Ketidakberuntungan ini tentu saja
bukan karena sudah digariskan. Ada sebab-sebab fundamental yang bisa dilacak
dari bagaimana kekuasaan menjalankan titah pembangunan dari rakyat karena pada
dasarnya pembangunan nasional adalah usaha kekuasaan.
Usaha kekuasaan
Kekuasaan dalam sistem demokrasi
direpresentasikan oleh trias politika; lembaga legislatif, eksekutif, dan
yudikatif. Dengan demikian, para politisi DPR, presiden dan jajaran kabinetnya,
serta lembaga-lembaga penegak hukum merupakan lembaga- lembaga negara yang
menjalankan usaha kekuasaan. Jika lembaga kekuasaan bekerja secara ideal dan
patuh pada konstitusi negara, seharusnya pembangunan mampu membawa rakyat pada
kemakmuran dan kesejahteraan.
Kerja ideal bisa dibayangkan dalam
bentuk aktivitas konstruktif oleh mereka yang dititahi kekuasaan oleh rakyat.
Para politisi di Senayan aktif melegislasi perundangan yang melindungi hajat
hidup rakyat. Presiden dan kabinetnya menciptakan dan melaksanakan kebijakan
pembangunan yang konsisten dan independen. Serta para pemimpin lembaga- lembaga
hukum konsisten menegakkan peraturan.
Namun, usaha kekuasaan dengan kerja
ideal belum tercapai. Lebih dari 11 juta anak putus sekolah bahkan para
politisi Senayan sibuk menghabiskan uang negara untuk studi banding yang tak
penting. Mereka juga lebih mementingkan diri sendiri dengan rencana gedung baru
DPR yang mewah daripada merekomendasikan jumlah dana yang sama, Rp 1,6 triliun,
untuk meningkatkan kesehatan para ibu hamil yang miskin.

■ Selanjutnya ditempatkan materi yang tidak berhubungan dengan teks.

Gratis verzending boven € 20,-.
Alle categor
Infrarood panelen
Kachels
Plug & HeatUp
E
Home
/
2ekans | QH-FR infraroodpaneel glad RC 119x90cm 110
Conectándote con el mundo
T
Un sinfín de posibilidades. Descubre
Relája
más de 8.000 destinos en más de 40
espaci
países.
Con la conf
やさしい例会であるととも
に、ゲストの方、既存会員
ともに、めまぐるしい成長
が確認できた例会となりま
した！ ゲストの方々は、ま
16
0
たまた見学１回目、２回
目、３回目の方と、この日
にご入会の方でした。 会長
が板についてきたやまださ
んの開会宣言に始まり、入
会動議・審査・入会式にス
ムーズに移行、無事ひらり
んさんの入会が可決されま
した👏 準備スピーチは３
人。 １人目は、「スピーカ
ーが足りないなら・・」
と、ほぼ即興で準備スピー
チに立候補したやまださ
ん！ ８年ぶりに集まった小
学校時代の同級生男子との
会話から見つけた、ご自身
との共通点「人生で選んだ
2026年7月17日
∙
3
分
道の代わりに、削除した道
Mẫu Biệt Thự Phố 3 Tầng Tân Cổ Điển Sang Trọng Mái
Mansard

Di kelembagaan hukum pun, seperti
kepolisian dan kejaksaan, tidak jauh beda. Banyak pemimpinnya yang lebih suka
bekerja sama dengan mafia hukum untuk membajak sistem hukum.

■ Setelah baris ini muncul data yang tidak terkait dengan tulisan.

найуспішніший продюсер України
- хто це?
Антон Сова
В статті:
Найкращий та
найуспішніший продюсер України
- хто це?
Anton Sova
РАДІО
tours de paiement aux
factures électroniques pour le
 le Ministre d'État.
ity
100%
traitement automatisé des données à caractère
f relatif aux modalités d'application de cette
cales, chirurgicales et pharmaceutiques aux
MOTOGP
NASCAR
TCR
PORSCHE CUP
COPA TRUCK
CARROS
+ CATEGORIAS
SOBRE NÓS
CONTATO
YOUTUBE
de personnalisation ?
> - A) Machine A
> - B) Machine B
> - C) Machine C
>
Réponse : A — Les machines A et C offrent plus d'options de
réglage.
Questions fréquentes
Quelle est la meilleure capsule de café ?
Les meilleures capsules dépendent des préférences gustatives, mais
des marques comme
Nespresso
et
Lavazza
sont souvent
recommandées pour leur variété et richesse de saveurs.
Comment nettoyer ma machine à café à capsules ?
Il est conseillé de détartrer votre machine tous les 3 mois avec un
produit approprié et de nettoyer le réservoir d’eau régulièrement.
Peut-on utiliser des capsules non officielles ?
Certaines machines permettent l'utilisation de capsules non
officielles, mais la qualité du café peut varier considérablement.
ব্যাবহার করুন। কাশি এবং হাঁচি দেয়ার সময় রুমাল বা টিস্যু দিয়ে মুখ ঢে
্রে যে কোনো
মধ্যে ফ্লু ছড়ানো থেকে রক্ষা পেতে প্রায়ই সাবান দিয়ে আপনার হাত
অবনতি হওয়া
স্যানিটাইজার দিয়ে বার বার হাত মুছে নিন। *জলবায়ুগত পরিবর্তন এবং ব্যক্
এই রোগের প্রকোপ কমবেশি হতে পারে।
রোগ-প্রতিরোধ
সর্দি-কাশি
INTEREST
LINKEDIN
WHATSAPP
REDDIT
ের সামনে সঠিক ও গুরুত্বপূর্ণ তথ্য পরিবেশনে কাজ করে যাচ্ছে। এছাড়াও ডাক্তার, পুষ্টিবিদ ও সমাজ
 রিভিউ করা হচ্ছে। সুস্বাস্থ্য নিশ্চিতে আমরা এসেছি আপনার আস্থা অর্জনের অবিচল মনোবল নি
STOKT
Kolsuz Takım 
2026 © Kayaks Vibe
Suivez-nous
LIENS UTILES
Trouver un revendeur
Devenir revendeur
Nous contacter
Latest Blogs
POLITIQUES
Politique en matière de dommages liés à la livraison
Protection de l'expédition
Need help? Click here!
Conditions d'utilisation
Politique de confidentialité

Sementara itu, kabinet Presiden
Susilo Bambang Yudhoyono sampai detik ini belum menunjukkan improvisasi kinerja
kekuasaan. Sektor pertanian lesu, infrastruktur tak kunjung membaik, ibu kota
Jakarta selalu banjir, pelayanan kesehatan masih saja buruk, bahkan olahraga
nasional pun melempem.
Membersihkan parasit
Menggunakan cara pandang sosiologi
humanis (Scimecca, 2007), kerja ideal dan optimal lembaga-lembaga kekuasaan
dipengaruhi oleh interaksi konstruktif para elite di dalamnya dengan konstitusi
negara sebagai sistem. Artinya, para elite kekuasaan (seharusnya) rajin
mereproduksi tindakan yang secara sadar didedikasikan untuk mengoptimalkan
nilai dan tujuan dalam konstitusi negara. Namun, dalam dunia sosial, interaksi
konstruktif individu dan sistem tidak selalu bisa diciptakan. Selalu ada saja
yang mencari keuntungan sendiri dalam setiap aksi yang mereka bangun.

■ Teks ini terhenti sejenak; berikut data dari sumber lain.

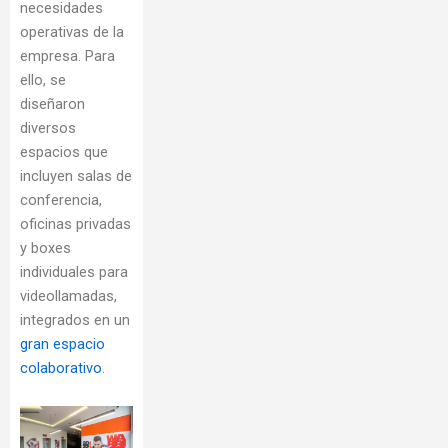
necesidades
operativas de la
empresa. Para
ello, se
diseñaron
diversos
espacios que
incluyen salas de
conferencia,
oficinas privadas
y boxes
individuales para
videollamadas,
integrados en un
gran espacio
colaborativo
.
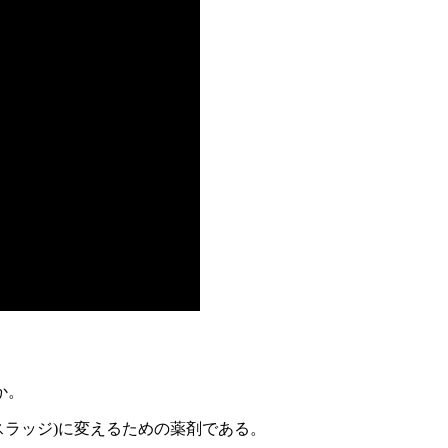
か。
スラッジ)に変えるための薬剤である。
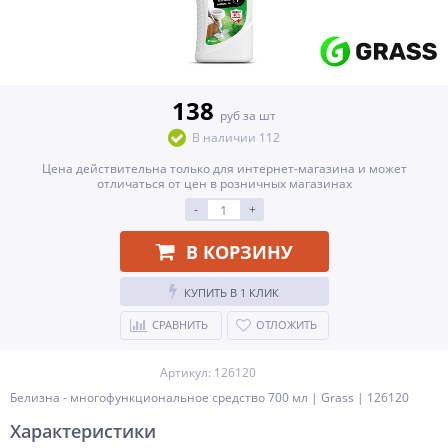
138
руб за шт
В наличии 112
Цена действительна только для интернет-магазина и может
отличаться от цен в розничных магазинах
-
+
В КОРЗИНУ
КУПИТЬ В 1 КЛИК
СРАВНИТЬ
ОТЛОЖИТЬ
Артикул: 126120
Белизна - многофункциональное средство 700 мл | Grass | 126120
Характеристики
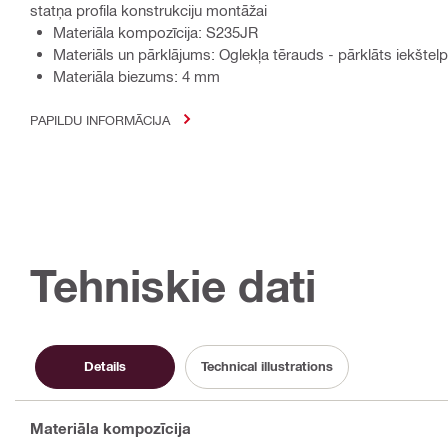
statņa profila konstrukciju montāžai
Materiāla kompozīcija: S235JR
Materiāls un pārklājums: Oglekļa tērauds - pārklāts iekštelp
Materiāla biezums: 4 mm
PAPILDU INFORMĀCIJA
Tehniskie dati
Details
Technical illustrations
Materiāla kompozīcija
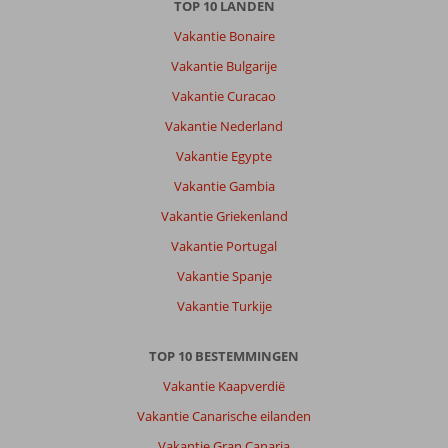
TOP 10 LANDEN
Over
Vakantie Bonaire
Oba:
Vakantie Bulgarije
Alanya
Vakantie Curacao
is
een
Vakantie Nederland
heerlijke
Vakantie Egypte
stad
waar
Vakantie Gambia
je
Vakantie Griekenland
alles
kan
Vakantie Portugal
vinden.
Vakantie Spanje
Over
Vakantie Turkije
Sunprime
C
TOP 10 BESTEMMINGEN
lounge
Hotel:
Vakantie Kaapverdië
Heerlijk
Vakantie Canarische eilanden
hotel
waar
Vakantie Gran Canaria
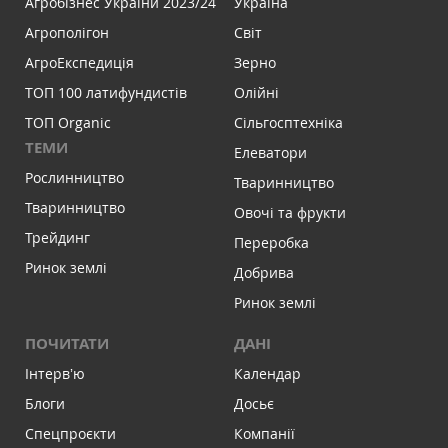
Агробізнес України 2023/24
Україна
Агрополігон
Світ
АгроЕкспедиція
Зерно
ТОП 100 латифундистів
Олійні
ТОП Organic
Сільгосптехніка
ТЕМИ
Елеватори
Рослинництво
Тваринництво
Тваринництво
Овочі та фрукти
Трейдинг
Переробка
Ринок землі
Добрива
Ринок землі
ПОЧИТАТИ
ДАНІ
Інтервʼю
Календар
Блоги
Досьє
Спецпроєкти
Компанії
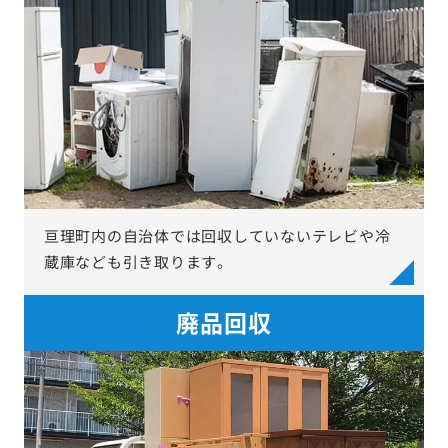
亘理町内の自治体では回収していないテレビや冷
蔵庫なども引き取ります。
廃品回収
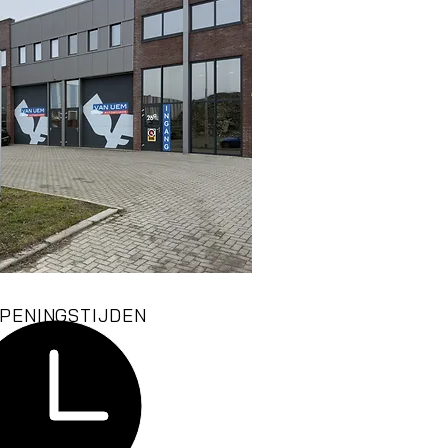
PENINGSTIJDEN
r: 07:30
- 17:30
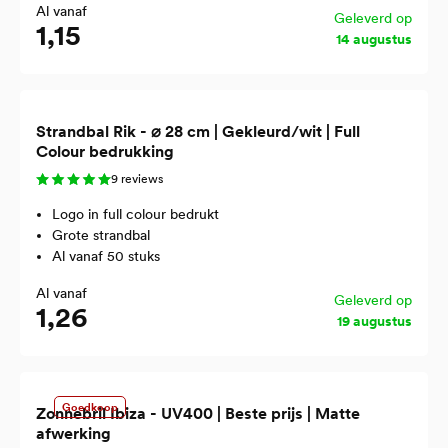
Al vanaf
Geleverd op
1,15
14 augustus
Strandbal Rik - ⌀ 28 cm | Gekleurd/wit | Full
Colour bedrukking
9 reviews
Logo in full colour bedrukt
Grote strandbal
Al vanaf 50 stuks
Al vanaf
Geleverd op
1,26
19 augustus
Goedkoop
Zonnebril Ibiza - UV400 | Beste prijs | Matte
afwerking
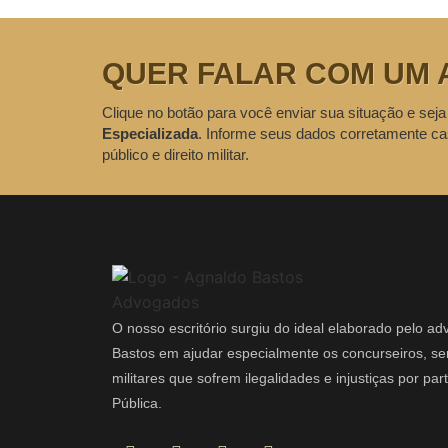
QUER FALAR COM UM 
Clique no botão para você enviar sua situação e seja
Especializada
. Informe seus dados corretamente ca
público e direito militar.
O nosso escritório surgiu do ideal elaborado pelo a
Bastos em ajudar especialmente os concurseiros, ser
militares que sofrem ilegalidades e injustiças por pa
Pública.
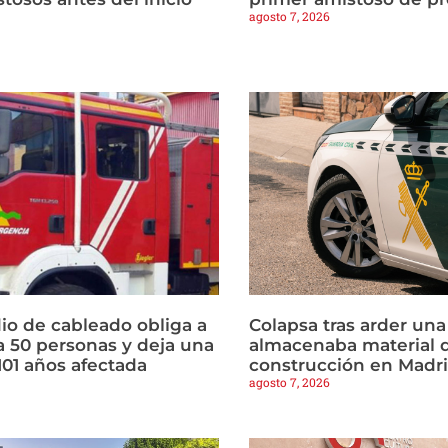
agosto 7, 2026
io de cableado obliga a
Colapsa tras arder un
a 50 personas y deja una
almacenaba material 
101 años afectada
construcción en Madr
agosto 7, 2026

Individu yang mencari keuntungan
semata dari sistem yang ada adalah parasit yang tidak memberi kebaikan. Ia
hanya mengisap dan mencuri sehingga yang terjadi adalah interaksi destruktif
terhadap sistem dan kepentingan umum. Begitu juga interaksi elite kekuasaan
dengan konstitusi yang tidak bersih dari parasit.
Parasit dalam kekuasaan demokrasi
tampaknya merata di semua lembaga trias politika Indonesia. Mereka ada di
Senayan, di lembaga hukum, di tubuh birokrasi, dan bukan tidak mungkin di dalam
kabinet. Parasit kekuasaan tidak pernah bersedia membangun interaksi
konstruktif dengan konstitusi negara. Perilaku dan kebijakan mereka sama sekali
tidak mencerminkan filosofi dasar tentang cita-cita kemakmuran dan
kesejahteraan rakyat.
Parasit kekuasaan beraksi mencuri
uang negara, menciptakan kebijakan-kebijakan yang tidak membela rakyat miskin,
dan bermalas-malasan kerja sambil hidup mewah dengan biaya pajak rakyat.
Pantaslah jika kekuasaan demokrasi Indonesia hingga kini tidak pernah bisa
bekerja ideal.
Golongan parasit dalam kekuasaan
demokrasi harus dibersihkan. Pencetusan ”reformasi gelombang II” oleh Presiden
dalam Pidato Hari Kemerdekaan harus dimaknai sebagai gerakan membersihkan
parasit dari kekuasaan demokrasi. Presiden melalui wewenangnya tidak boleh
lembek dan kompromis, tetapi melalui wewenang eksekutifnya ia bisa membersihkan
parasit.
Demikian pula politisi Senayan yang
jujur dan konsisten pada konstitusi tidak boleh gentar berkonflik dengan
politisi parasit. Selesaikan skandal-skandal kekuasaan yang merugikan cita-
cita konstitusi dan legislasi perundangan pro-perlindungan rakyat miskin, dari
buruh, tani, hingga perempuan.
Jika parasit pembangunan pada
kekuasaan demokrasi telah dibersihkan, bisa dipastikan bangsa ini akan keluar
dari ”a history of missed opportunities”.